On 29 May 2015 at 01:13…
As I lie in bed, watching Ghost, smoking, I realised something. Someone New isn’t the next chapter in my life. He’s barely a passing glimpse. I’m over it. He bores me. There’s no real substance to him. And every time I think he grows himself a backbone, he lets me down by saying something so adorable, I could almost vomit.
He’s a control freak and a hopeless romantic. How does that work?
The sex was good last night, but it wasn’t good enough to keep me for a second night. It’s not enough to keep me running back for more, time and time again. The problem is there is no problem. How are you meant to break up with someone when there’s actually nothing wrong? Because he’s done nothing wrong. I just don’t think we clicked.
He’s just not Jock.
He was manly and forceful, fucking me every which way I could want to have been fucked. There was the quickie on the couch, skirt pushed up to my thighs, cute white lace panties urgently pushed to one side. Those cute white lace panties were slowly and gently pushed inside me later on that night. He slowly and playfully pulled them out of me, inch by torturous inch, bringing me to a dangerously hard orgasm with his powerful tongue at the same time. Add those vibrating nipple clamps I told you about before, and you have a gushing recipe for success. Oooops.
He’s good at what he does and I’m pretty sure that’s what keeps me running back for more.
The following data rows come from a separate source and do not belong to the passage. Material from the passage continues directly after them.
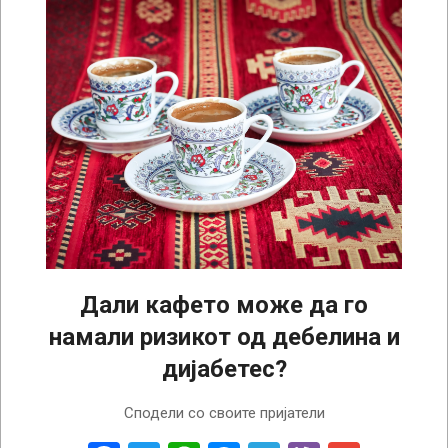
Дали кафето може да го
намали ризикот од дебелина и
дијабетес?
2025-
Сподели со своите пријатели
03-
14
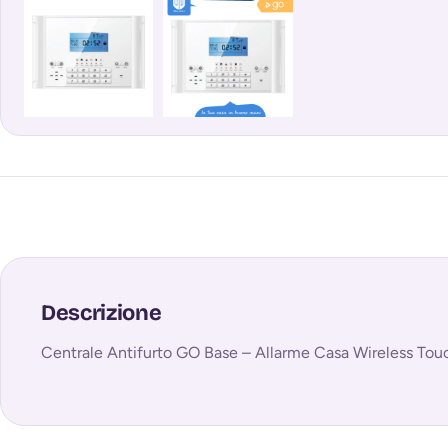
Descrizione
Centrale Antifurto GO Base – Allarme Casa Wireless To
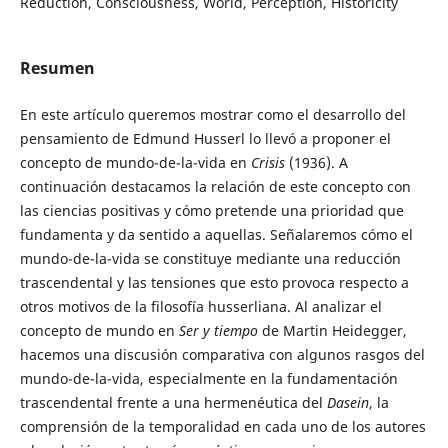
Reduction, Consciousness, World, Perception, Historicity
Resumen
En este artículo queremos mostrar como el desarrollo del
pensamiento de Edmund Husserl lo llevó a proponer el
concepto de mundo-de-la-vida en
Crisis
(1936). A
continuación destacamos la relación de este concepto con
las ciencias positivas y cómo pretende una prioridad que
fundamenta y da sentido a aquellas. Señalaremos cómo el
mundo-de-la-vida se constituye mediante una reducción
trascendental y las tensiones que esto provoca respecto a
otros motivos de la filosofía husserliana. Al analizar el
concepto de mundo en
Ser y tiempo
de Martin Heidegger,
hacemos una discusión comparativa con algunos rasgos del
mundo-de-la-vida, especialmente en la fundamentación
trascendental frente a una hermenéutica del
Dasein
, la
comprensión de la temporalidad en cada uno de los autores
When I’m in his presence, I just want him to be naked, and if we’re not naked, I’m bored. I was bored. We went for cocktails and I was bored. Thankfully dinner distracted us. But then we got back to his and I was bored. I kept willing him to slide his hands down the front of those little cute white lace panties and do that clever thing he does with his fingers, but he didn’t. He did give me a quick taster of what I’d be getting later by licking me through my underwear on his knees in the kitchen though. I would have done anything he wanted right there and then. But he stopped. And we went to watch TV, bored once again.
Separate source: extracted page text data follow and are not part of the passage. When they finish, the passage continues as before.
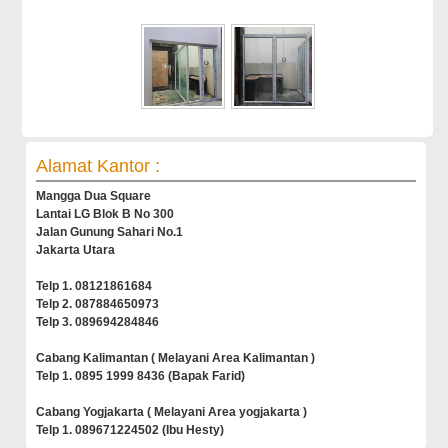
Alamat Kantor :
Mangga Dua Square
Lantai LG Blok B No 300
Jalan Gunung Sahari No.1
Jakarta Utara
Telp 1. 08121861684
Telp 2. 087884650973
Telp 3. 089694284846
Cabang Kalimantan ( Melayani Area Kalimantan )
Telp 1. 0895 1999 8436 (Bapak Farid)
Cabang Yogjakarta ( Melayani Area yogjakarta )
Telp 1. 089671224502 (Ibu Hesty)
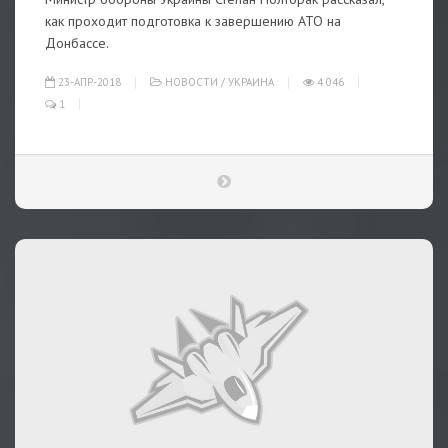
как проходит подготовка к завершению АТО на
Донбассе.
23-АПР-2018
НОВОСТИ
/
УКРАИНА
4 046
1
At times, he surprises me with lust, passion and a little something new, and I’m sure he’s OK for just now. Then other times, I can’t believe he’s managed to get through life this long with such a small personality. He has the potential to be a much more… Impressive person? I don’t know? It’s like he has all this bang on the outside, riding bikes and wearing leathers, being all dangerous. On the inside though, it’s not all that exciting. Or maybe I’m still just not giving him enough of a chance?